Sometimes parental disapproval becomes too hard to bear. The mother's expectations may be so overwhelming and oppressive that the adult child feels cornered. Then ruptures may occur: children will stop talking to their parents in a desperate attempt to individuate. And sometimes, as a last attempt to exert their will, parents will stop talking with their children. They refuse to have a secondary role in their life when they have once been the protagonist. 
 
 Accepting the limits imposed by our adult child is difficult. Our opinions are now obsolete because they have grown and formed new families. It is difficult to understand that despite all this, their love for us is enormous and know no barriers.

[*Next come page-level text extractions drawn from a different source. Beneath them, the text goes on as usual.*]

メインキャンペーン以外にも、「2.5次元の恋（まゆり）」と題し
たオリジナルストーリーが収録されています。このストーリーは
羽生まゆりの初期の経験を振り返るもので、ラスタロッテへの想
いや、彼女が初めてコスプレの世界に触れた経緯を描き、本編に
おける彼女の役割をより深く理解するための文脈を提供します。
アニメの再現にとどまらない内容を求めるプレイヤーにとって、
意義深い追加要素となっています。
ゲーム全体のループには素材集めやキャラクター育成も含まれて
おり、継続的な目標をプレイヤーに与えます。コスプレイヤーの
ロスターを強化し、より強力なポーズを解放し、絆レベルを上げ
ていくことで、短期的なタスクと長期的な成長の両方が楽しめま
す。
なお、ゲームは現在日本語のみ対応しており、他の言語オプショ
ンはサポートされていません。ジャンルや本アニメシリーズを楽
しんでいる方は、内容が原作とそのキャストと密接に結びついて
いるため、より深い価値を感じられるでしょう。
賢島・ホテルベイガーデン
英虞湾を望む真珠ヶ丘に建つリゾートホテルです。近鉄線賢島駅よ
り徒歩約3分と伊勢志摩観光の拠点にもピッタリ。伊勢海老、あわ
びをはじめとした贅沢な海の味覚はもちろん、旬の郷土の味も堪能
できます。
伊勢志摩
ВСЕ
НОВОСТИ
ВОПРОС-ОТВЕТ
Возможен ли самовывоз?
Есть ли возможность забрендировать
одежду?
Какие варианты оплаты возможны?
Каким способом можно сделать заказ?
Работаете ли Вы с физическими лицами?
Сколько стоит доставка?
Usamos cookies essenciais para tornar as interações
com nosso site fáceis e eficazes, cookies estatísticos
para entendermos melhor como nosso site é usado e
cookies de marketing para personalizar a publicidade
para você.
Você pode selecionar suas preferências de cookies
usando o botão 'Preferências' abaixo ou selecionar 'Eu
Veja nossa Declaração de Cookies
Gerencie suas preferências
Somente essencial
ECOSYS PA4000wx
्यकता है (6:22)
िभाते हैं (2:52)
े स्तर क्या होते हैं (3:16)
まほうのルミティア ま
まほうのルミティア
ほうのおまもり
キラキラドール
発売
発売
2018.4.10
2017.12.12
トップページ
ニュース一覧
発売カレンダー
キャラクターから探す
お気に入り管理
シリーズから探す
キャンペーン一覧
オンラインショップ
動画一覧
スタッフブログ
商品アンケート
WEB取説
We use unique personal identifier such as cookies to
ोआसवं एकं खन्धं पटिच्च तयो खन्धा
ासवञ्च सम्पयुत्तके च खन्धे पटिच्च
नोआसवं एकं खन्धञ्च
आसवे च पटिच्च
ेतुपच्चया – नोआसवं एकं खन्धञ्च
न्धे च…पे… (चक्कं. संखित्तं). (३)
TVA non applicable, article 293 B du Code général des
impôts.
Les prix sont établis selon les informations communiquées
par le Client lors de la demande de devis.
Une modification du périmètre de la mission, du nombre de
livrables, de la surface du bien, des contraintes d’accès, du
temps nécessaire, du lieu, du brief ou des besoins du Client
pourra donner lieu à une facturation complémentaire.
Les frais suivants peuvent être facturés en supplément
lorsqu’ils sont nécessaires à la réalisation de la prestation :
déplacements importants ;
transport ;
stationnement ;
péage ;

It exists even in the most adverse situations, despite limits, geography or personality. And knowing this can be a source of comfort - or pain.
 
To a child, it can be difficult both to have a mother and not to have her. They want her in their life, but in a different role, where they are treated as adults. It is terrible for a child to feel that they need to fight for their right to exist. And it is hard for both to identify when to continue an argument and when to compromise.
 
FINDING THE RIGHT TIME TO COMPROMISE


Crucial to our healthy development, this is often a relationship full of concessions and extremes. It can be an oasis in a desert, where we find solace. Or it can be an eternal dispute of individualities. Crossed by unconditional love, it is not immune to conflicts. And it can always be improved through the incredible opportunities for growth offered to both parties. Sometimes, mothers will yield to their children during arguments: they understand their lack of experience or maturity. Other times, the kid will concede to the mother, because they know that age has made her less flexible in her opinions. And because there are fights that are not worth it.
 
Regardless of who chooses to compromise, it is essential to cultivate an open and mature dialogue. The idea is to overcome the fear that by expressing our feelings we may hurt each other. In the end, it is the things that are left unsaid that create wounds. It is only through a sincere and loving dialogue that we can grow and allow the other to become. Aware that we both can make mistakes, we must be able to forgive so that that time can strengthen our bonds.